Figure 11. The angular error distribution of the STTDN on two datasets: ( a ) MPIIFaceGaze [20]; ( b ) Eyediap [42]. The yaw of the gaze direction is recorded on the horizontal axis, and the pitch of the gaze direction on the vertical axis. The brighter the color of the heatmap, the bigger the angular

...

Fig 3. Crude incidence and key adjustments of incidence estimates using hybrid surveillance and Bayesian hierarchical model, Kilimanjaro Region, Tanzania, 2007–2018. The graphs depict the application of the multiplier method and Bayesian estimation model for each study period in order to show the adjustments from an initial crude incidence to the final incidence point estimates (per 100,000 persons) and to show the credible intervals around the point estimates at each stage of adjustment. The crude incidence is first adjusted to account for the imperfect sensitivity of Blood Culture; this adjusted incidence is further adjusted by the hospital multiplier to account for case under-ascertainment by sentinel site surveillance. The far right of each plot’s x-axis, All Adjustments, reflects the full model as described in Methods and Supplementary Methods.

* * *

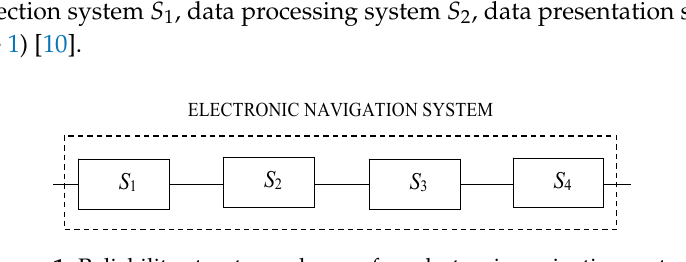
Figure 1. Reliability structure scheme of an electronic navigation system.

* _WHAT TO DO_
Across the material, how many lines contain the word "Figure"? Only the number is wanted.

* _OUTPUT OF THE EXERCISE_
2